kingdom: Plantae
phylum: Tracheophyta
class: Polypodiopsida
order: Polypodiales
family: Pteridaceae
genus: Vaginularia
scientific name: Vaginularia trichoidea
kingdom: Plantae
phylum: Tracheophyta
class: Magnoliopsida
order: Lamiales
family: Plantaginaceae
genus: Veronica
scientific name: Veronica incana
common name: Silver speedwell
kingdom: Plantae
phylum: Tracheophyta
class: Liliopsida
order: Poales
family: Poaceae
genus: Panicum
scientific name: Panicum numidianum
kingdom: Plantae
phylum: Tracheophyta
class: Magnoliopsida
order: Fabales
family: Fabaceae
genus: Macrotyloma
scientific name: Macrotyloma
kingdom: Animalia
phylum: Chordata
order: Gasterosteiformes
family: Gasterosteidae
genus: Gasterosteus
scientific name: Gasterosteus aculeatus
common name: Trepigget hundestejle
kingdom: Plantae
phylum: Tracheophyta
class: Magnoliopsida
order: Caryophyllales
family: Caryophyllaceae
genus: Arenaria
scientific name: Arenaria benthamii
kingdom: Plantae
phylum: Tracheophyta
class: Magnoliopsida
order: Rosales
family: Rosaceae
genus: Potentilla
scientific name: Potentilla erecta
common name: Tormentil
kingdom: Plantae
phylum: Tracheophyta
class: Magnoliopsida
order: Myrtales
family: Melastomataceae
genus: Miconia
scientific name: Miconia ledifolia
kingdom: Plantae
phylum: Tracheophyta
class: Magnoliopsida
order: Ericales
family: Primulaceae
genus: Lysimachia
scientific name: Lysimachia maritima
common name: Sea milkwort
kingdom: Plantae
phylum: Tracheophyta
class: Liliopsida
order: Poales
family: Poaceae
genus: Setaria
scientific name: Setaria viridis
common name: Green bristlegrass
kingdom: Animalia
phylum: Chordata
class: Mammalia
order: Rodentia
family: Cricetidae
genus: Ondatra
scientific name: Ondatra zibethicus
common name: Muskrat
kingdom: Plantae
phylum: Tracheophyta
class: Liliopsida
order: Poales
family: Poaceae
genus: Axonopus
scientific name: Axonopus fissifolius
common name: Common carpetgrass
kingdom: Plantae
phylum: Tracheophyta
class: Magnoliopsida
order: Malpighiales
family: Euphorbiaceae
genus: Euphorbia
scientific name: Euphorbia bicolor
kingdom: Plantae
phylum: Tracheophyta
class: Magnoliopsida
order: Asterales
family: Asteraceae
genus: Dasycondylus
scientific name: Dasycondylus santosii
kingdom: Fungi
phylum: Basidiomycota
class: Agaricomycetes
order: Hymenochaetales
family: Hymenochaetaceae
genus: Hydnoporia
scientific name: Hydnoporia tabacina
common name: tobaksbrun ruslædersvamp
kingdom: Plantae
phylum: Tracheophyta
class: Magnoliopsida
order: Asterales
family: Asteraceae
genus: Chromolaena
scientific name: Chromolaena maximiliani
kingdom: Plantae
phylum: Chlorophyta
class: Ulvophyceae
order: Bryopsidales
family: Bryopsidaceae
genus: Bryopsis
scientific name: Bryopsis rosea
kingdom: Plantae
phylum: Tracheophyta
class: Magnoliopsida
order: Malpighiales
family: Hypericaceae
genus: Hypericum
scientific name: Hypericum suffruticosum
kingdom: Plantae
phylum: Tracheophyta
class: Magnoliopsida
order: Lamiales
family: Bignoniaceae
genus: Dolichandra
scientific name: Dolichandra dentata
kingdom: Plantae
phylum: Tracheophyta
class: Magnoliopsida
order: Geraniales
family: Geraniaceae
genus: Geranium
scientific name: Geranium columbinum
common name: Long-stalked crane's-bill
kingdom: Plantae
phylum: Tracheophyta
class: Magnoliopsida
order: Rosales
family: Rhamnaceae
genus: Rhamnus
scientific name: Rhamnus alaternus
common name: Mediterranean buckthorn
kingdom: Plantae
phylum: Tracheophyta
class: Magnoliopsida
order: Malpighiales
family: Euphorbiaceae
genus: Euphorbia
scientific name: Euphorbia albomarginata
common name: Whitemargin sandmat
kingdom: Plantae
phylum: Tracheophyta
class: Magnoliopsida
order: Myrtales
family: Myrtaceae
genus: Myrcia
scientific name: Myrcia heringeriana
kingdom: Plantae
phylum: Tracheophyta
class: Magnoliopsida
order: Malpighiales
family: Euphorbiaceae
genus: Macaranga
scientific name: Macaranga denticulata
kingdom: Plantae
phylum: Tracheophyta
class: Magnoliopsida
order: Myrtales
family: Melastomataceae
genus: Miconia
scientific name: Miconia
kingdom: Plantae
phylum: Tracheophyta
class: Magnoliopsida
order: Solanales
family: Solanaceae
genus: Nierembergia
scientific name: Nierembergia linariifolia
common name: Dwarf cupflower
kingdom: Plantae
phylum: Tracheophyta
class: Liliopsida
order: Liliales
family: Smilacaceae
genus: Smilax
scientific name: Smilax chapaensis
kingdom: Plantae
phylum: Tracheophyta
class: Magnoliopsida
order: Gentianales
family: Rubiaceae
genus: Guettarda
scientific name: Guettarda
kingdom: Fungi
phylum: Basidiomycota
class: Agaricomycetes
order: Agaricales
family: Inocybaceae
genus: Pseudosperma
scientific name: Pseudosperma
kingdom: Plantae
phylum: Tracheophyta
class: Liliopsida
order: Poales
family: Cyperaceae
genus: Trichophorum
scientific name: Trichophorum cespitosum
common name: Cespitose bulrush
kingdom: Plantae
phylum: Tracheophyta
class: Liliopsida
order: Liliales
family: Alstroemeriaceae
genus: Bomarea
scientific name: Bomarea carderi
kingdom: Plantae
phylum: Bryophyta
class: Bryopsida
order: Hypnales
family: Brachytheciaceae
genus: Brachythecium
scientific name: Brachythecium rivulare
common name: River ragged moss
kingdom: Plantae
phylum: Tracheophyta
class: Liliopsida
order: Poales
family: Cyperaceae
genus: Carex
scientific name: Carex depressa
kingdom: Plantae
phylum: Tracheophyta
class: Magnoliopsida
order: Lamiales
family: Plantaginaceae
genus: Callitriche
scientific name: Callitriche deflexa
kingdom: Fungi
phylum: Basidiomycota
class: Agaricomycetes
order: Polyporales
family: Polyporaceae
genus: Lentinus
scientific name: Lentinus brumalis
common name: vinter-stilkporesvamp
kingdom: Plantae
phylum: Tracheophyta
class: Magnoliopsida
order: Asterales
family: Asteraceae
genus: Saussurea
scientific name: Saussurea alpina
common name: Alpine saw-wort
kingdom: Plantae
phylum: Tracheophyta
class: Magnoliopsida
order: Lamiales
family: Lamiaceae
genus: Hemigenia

WORK REQUIRED
Copy out every line of the data above word for word, in the same order.

SOLUTION FOR THIS EXERCISE
kingdom: Plantae
phylum: Tracheophyta
class: Polypodiopsida
order: Polypodiales
family: Pteridaceae
genus: Vaginularia
scientific name: Vaginularia trichoidea
kingdom: Plantae
phylum: Tracheophyta
class: Magnoliopsida
order: Lamiales
family: Plantaginaceae
genus: Veronica
scientific name: Veronica incana
common name: Silver speedwell
kingdom: Plantae
phylum: Tracheophyta
class: Liliopsida
order: Poales
family: Poaceae
genus: Panicum
scientific name: Panicum numidianum
kingdom: Plantae
phylum: Tracheophyta
class: Magnoliopsida
order: Fabales
family: Fabaceae
genus: Macrotyloma
scientific name: Macrotyloma
kingdom: Animalia
phylum: Chordata
order: Gasterosteiformes
family: Gasterosteidae
genus: Gasterosteus
scientific name: Gasterosteus aculeatus
common name: Trepigget hundestejle
kingdom: Plantae
phylum: Tracheophyta
class: Magnoliopsida
order: Caryophyllales
family: Caryophyllaceae
genus: Arenaria
scientific name: Arenaria benthamii
kingdom: Plantae
phylum: Tracheophyta
class: Magnoliopsida
order: Rosales
family: Rosaceae
genus: Potentilla
scientific name: Potentilla erecta
common name: Tormentil
kingdom: Plantae
phylum: Tracheophyta
class: Magnoliopsida
order: Myrtales
family: Melastomataceae
genus: Miconia
scientific name: Miconia ledifolia
kingdom: Plantae
phylum: Tracheophyta
class: Magnoliopsida
order: Ericales
family: Primulaceae
genus: Lysimachia
scientific name: Lysimachia maritima
common name: Sea milkwort
kingdom: Plantae
phylum: Tracheophyta
class: Liliopsida
order: Poales
family: Poaceae
genus: Setaria
scientific name: Setaria viridis
common name: Green bristlegrass
kingdom: Animalia
phylum: Chordata
class: Mammalia
order: Rodentia
family: Cricetidae
genus: Ondatra
scientific name: Ondatra zibethicus
common name: Muskrat
kingdom: Plantae
phylum: Tracheophyta
class: Liliopsida
order: Poales
family: Poaceae
genus: Axonopus
scientific name: Axonopus fissifolius
common name: Common carpetgrass
kingdom: Plantae
phylum: Tracheophyta
class: Magnoliopsida
order: Malpighiales
family: Euphorbiaceae
genus: Euphorbia
scientific name: Euphorbia bicolor
kingdom: Plantae
phylum: Tracheophyta
class: Magnoliopsida
order: Asterales
family: Asteraceae
genus: Dasycondylus
scientific name: Dasycondylus santosii
kingdom: Fungi
phylum: Basidiomycota
class: Agaricomycetes
order: Hymenochaetales
family: Hymenochaetaceae
genus: Hydnoporia
scientific name: Hydnoporia tabacina
common name: tobaksbrun ruslædersvamp
kingdom: Plantae
phylum: Tracheophyta
class: Magnoliopsida
order: Asterales
family: Asteraceae
genus: Chromolaena
scientific name: Chromolaena maximiliani
kingdom: Plantae
phylum: Chlorophyta
class: Ulvophyceae
order: Bryopsidales
family: Bryopsidaceae
genus: Bryopsis
scientific name: Bryopsis rosea
kingdom: Plantae
phylum: Tracheophyta
class: Magnoliopsida
order: Malpighiales
family: Hypericaceae
genus: Hypericum
scientific name: Hypericum suffruticosum
kingdom: Plantae
phylum: Tracheophyta
class: Magnoliopsida
order: Lamiales
family: Bignoniaceae
genus: Dolichandra
scientific name: Dolichandra dentata
kingdom: Plantae
phylum: Tracheophyta
class: Magnoliopsida
order: Geraniales
family: Geraniaceae
genus: Geranium
scientific name: Geranium columbinum
common name: Long-stalked crane's-bill
kingdom: Plantae
phylum: Tracheophyta
class: Magnoliopsida
order: Rosales
family: Rhamnaceae
genus: Rhamnus
scientific name: Rhamnus alaternus
common name: Mediterranean buckthorn
kingdom: Plantae
phylum: Tracheophyta
class: Magnoliopsida
order: Malpighiales
family: Euphorbiaceae
genus: Euphorbia
scientific name: Euphorbia albomarginata
common name: Whitemargin sandmat
kingdom: Plantae
phylum: Tracheophyta
class: Magnoliopsida
order: Myrtales
family: Myrtaceae
genus: Myrcia
scientific name: Myrcia heringeriana
kingdom: Plantae
phylum: Tracheophyta
class: Magnoliopsida
order: Malpighiales
family: Euphorbiaceae
genus: Macaranga
scientific name: Macaranga denticulata
kingdom: Plantae
phylum: Tracheophyta
class: Magnoliopsida
order: Myrtales
family: Melastomataceae
genus: Miconia
scientific name: Miconia
kingdom: Plantae
phylum: Tracheophyta
class: Magnoliopsida
order: Solanales
family: Solanaceae
genus: Nierembergia
scientific name: Nierembergia linariifolia
common name: Dwarf cupflower
kingdom: Plantae
phylum: Tracheophyta
class: Liliopsida
order: Liliales
family: Smilacaceae
genus: Smilax
scientific name: Smilax chapaensis
kingdom: Plantae
phylum: Tracheophyta
class: Magnoliopsida
order: Gentianales
family: Rubiaceae
genus: Guettarda
scientific name: Guettarda
kingdom: Fungi
phylum: Basidiomycota
class: Agaricomycetes
order: Agaricales
family: Inocybaceae
genus: Pseudosperma
scientific name: Pseudosperma
kingdom: Plantae
phylum: Tracheophyta
class: Liliopsida
order: Poales
family: Cyperaceae
genus: Trichophorum
scientific name: Trichophorum cespitosum
common name: Cespitose bulrush
kingdom: Plantae
phylum: Tracheophyta
class: Liliopsida
order: Liliales
family: Alstroemeriaceae
genus: Bomarea
scientific name: Bomarea carderi
kingdom: Plantae
phylum: Bryophyta
class: Bryopsida
order: Hypnales
family: Brachytheciaceae
genus: Brachythecium
scientific name: Brachythecium rivulare
common name: River ragged moss
kingdom: Plantae
phylum: Tracheophyta
class: Liliopsida
order: Poales
family: Cyperaceae
genus: Carex
scientific name: Carex depressa
kingdom: Plantae
phylum: Tracheophyta
class: Magnoliopsida
order: Lamiales
family: Plantaginaceae
genus: Callitriche
scientific name: Callitriche deflexa
kingdom: Fungi
phylum: Basidiomycota
class: Agaricomycetes
order: Polyporales
family: Polyporaceae
genus: Lentinus
scientific name: Lentinus brumalis
common name: vinter-stilkporesvamp
kingdom: Plantae
phylum: Tracheophyta
class: Magnoliopsida
order: Asterales
family: Asteraceae
genus: Saussurea
scientific name: Saussurea alpina
common name: Alpine saw-wort
kingdom: Plantae
phylum: Tracheophyta
class: Magnoliopsida
order: Lamiales
family: Lamiaceae
genus: Hemigenia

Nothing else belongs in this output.